The State Department’s envoy to Afghanistan and Pakistan, Richard Holbrooke, told Congress in testimony Tuesday that the US must support “unambiguously and help stabilize a democratic Pakistan.” Countering the growing feeling in Washington that the Zardari government is inept and ill-equipped to make the fundamental changes the country needs, Mr. Holbrooke said, “We do not think Pakistan is a failed state. We think it is a state that is under extreme test ... from enemies who are also our enemies.”

Yes, but ...

Some House members, skeptical about how effective the billions in new aid would be, want to place conditions on the extra spending. The conditions, already being criticized in Pakistan, are a response to statements from US military officials that there continue to be “unhelpful” relations between the Pakistani security forces and extremist organizations operating in Afghanistan and elsewhere in the region, says the Heritage Foundation’s Ms.
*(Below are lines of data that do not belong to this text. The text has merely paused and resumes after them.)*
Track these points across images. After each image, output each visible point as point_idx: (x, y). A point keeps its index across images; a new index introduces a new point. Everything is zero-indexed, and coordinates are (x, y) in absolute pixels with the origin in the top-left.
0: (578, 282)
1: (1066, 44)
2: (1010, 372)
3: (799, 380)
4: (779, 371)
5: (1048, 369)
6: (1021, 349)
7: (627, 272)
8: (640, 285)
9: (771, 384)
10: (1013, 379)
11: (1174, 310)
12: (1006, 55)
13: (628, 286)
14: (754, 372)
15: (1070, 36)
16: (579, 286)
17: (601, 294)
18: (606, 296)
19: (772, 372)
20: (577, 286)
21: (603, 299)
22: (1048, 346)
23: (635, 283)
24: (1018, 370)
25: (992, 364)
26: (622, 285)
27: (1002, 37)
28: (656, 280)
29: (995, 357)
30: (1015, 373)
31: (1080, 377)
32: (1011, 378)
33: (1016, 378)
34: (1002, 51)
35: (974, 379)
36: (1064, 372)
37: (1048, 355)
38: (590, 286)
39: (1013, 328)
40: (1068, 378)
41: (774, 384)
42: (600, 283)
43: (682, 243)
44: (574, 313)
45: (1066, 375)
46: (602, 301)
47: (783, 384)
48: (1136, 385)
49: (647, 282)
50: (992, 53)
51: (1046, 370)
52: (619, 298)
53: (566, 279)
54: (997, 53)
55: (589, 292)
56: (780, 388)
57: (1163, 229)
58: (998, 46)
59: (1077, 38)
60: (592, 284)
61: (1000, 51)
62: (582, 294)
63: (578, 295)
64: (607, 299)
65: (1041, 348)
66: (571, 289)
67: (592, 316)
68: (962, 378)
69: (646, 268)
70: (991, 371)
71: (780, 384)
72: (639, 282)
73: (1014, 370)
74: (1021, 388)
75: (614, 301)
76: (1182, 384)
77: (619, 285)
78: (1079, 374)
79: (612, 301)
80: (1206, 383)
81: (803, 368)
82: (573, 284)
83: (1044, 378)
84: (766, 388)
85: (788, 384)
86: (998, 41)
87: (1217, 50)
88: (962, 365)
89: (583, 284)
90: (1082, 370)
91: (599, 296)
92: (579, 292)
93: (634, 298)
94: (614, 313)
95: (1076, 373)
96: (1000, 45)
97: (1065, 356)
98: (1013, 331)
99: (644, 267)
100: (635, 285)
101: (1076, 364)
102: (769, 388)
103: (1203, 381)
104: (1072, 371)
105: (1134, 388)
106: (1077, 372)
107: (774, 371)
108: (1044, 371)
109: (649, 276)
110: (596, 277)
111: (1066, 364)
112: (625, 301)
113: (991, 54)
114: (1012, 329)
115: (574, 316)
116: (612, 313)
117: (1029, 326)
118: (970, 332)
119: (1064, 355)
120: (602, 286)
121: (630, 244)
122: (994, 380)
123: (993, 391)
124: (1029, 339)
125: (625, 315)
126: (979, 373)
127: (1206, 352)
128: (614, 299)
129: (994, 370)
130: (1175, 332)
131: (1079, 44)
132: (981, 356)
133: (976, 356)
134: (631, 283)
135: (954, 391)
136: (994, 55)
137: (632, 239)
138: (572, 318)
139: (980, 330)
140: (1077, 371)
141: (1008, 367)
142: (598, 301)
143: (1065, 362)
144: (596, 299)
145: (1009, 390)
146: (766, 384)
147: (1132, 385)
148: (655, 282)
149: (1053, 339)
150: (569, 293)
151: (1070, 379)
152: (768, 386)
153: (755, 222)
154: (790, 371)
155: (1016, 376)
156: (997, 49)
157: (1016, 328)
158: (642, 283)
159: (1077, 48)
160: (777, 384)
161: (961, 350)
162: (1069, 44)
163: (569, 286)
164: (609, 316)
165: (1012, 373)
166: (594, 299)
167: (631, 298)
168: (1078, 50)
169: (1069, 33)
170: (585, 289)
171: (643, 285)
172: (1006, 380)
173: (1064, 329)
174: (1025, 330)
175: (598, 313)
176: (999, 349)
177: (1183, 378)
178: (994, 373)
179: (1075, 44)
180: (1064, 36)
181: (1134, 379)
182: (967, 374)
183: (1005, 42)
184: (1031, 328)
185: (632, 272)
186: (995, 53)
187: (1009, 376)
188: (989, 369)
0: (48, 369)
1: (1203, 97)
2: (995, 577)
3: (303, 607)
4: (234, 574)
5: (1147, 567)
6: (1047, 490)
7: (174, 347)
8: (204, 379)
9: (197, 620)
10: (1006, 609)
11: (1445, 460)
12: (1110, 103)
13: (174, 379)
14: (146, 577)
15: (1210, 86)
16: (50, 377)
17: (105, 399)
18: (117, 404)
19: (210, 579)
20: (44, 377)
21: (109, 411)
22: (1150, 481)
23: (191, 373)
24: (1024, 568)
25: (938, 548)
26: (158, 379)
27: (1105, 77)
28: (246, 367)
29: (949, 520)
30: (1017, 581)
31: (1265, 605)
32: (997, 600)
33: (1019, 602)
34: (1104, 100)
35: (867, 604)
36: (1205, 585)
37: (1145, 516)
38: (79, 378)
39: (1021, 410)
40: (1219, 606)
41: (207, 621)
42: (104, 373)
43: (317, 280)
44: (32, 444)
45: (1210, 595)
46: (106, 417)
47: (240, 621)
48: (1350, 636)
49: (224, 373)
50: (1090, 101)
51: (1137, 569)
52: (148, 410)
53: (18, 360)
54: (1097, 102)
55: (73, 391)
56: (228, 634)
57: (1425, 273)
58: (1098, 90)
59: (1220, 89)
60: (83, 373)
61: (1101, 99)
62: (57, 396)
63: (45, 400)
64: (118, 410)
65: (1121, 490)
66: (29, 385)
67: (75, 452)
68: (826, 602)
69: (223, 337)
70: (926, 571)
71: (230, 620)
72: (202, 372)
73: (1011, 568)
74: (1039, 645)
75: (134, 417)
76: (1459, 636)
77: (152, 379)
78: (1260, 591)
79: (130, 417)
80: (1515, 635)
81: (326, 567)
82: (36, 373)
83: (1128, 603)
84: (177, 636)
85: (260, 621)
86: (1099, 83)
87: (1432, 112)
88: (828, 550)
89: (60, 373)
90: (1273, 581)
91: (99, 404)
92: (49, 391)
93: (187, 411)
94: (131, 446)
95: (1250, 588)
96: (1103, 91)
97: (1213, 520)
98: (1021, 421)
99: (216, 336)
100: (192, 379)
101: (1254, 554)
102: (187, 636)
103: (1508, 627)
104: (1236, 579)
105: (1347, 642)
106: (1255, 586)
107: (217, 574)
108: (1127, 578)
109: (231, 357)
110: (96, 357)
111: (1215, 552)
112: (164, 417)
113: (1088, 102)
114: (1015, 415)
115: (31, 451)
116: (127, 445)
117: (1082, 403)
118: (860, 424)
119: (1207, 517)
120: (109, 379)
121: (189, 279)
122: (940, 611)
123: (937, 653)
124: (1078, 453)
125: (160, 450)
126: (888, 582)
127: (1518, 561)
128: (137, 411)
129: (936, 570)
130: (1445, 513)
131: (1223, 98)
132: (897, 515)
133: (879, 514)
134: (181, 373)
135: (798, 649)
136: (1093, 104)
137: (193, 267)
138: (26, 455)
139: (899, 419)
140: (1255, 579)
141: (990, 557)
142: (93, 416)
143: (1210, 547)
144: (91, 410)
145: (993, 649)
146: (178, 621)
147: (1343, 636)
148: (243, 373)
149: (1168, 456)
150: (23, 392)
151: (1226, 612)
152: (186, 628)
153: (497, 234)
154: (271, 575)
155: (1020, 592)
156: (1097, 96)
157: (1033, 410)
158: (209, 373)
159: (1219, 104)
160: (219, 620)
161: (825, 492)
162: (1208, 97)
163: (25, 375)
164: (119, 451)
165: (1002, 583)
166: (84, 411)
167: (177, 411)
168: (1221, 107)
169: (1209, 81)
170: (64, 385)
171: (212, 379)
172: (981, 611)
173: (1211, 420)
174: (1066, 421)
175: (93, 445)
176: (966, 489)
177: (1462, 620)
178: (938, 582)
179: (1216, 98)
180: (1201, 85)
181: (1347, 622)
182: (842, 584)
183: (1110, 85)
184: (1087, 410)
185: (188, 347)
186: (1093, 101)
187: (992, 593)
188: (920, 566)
Curtis.

Members of Congress “want to ensure that US aid is not perversely undermining US objectives and security interests in Afghanistan,” she says.
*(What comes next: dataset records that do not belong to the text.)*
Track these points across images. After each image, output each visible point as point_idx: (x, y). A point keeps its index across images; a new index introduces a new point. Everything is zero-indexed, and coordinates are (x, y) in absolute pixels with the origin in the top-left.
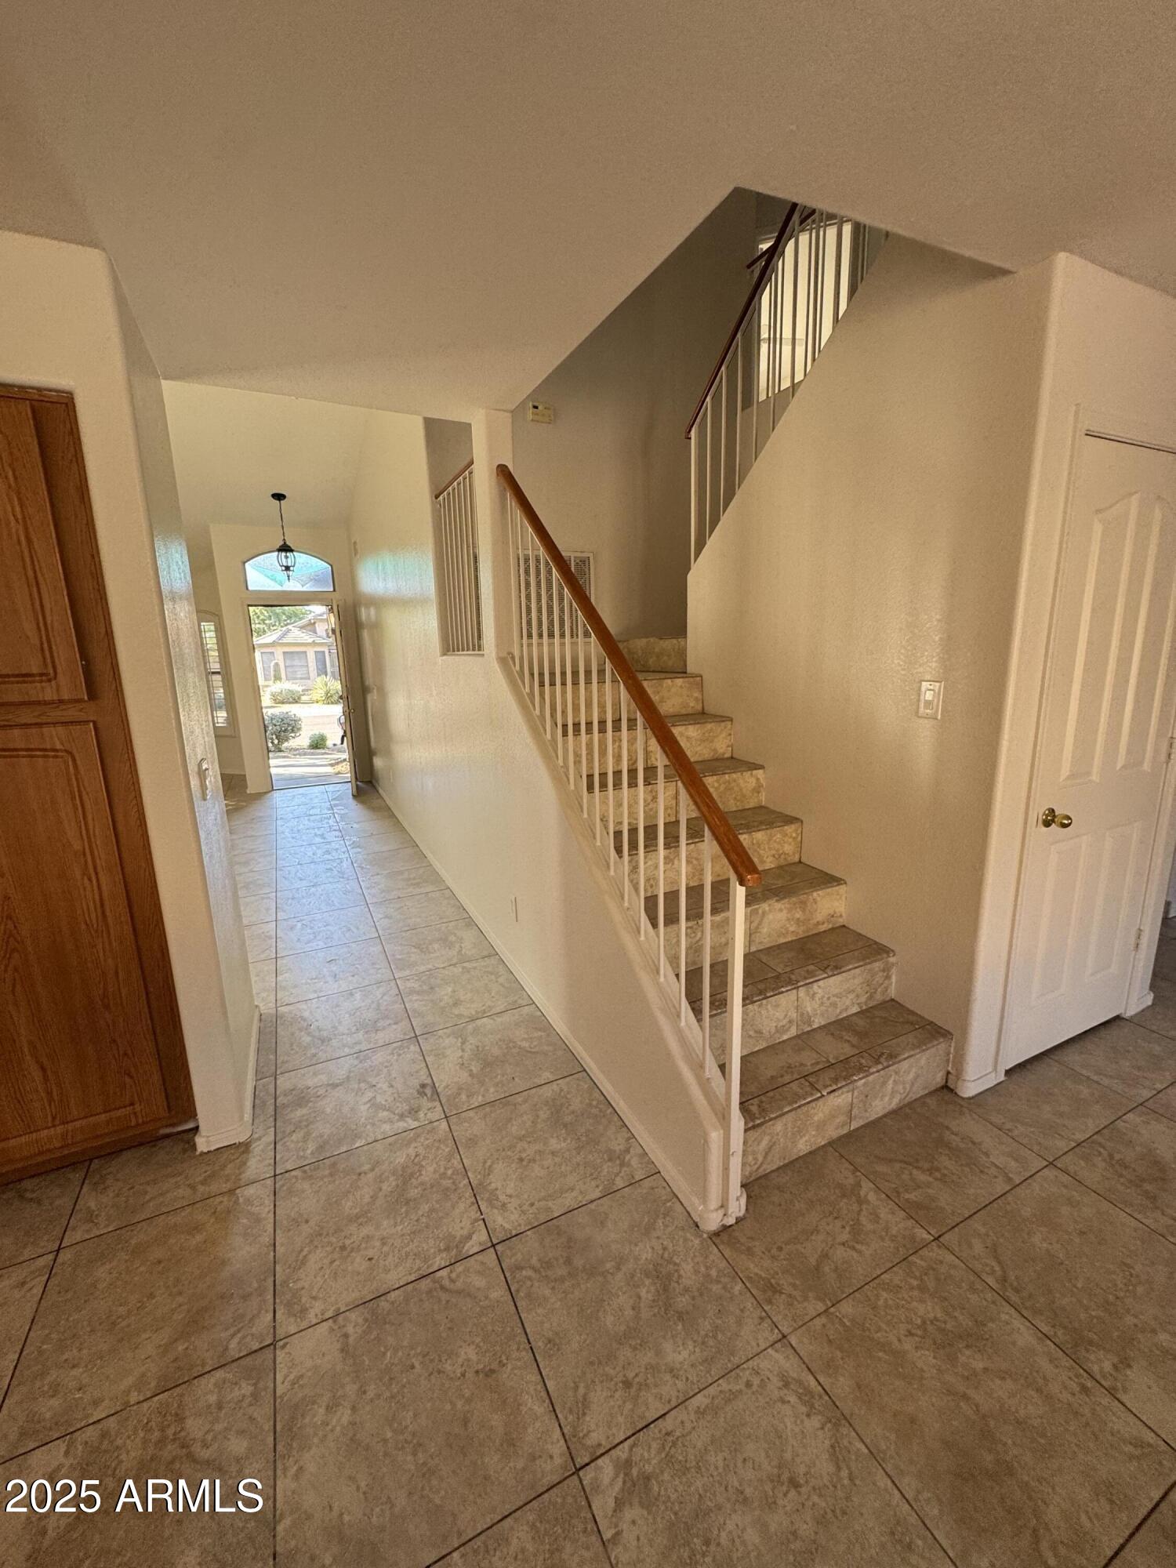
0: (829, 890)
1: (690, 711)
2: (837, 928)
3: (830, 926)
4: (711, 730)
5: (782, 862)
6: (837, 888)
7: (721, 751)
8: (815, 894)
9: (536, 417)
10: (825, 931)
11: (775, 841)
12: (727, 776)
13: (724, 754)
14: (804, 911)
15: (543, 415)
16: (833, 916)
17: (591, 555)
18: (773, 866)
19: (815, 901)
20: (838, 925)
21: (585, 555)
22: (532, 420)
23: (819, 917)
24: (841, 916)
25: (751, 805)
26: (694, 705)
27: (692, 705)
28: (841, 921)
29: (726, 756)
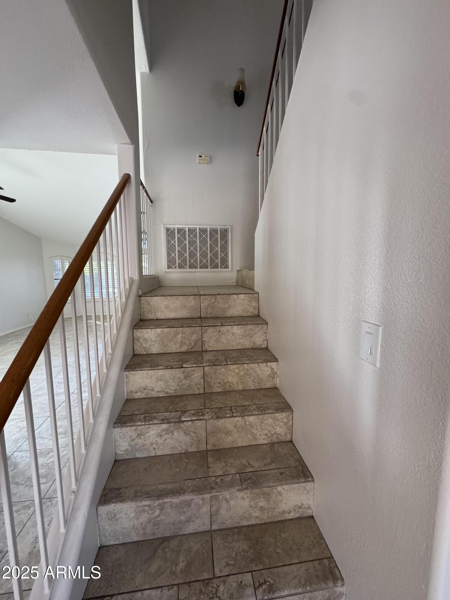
0: (294, 486)
1: (249, 314)
2: (305, 518)
3: (298, 515)
4: (251, 329)
5: (275, 439)
6: (304, 484)
7: (260, 343)
8: (279, 488)
9: (201, 161)
10: (292, 520)
11: (267, 424)
12: (245, 365)
13: (261, 345)
14: (268, 501)
15: (204, 160)
16: (300, 507)
17: (229, 228)
18: (266, 442)
19: (280, 494)
20: (305, 515)
21: (226, 227)
22: (199, 163)
23: (284, 507)
24: (309, 508)
25: (268, 386)
26: (251, 311)
27: (251, 310)
28: (309, 513)
29: (262, 347)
The White House has criticized the proposed conditions – which include certifying that future US aid be provided only to a government in Islamabad constituted through a free and fair election, and that Pakistan demonstrate greater cooperation in safeguarding nuclear materials – as too rigid and unreasonable.

In response to Holbrooke’s testimony Tuesday, Rep. Howard Berman, chairman of the House Foreign Affairs Committee, said, “We are simply asking the Pakistanis to keep the commitments they have already made to fight the terrorists who threaten our national security and theirs, and that they make some progress doing so, with progress defined very broadly.... Which of these conditions are unreasonable or unattainable?” he added. “And if they are, then what does that tell us about our relationship with Pakistan?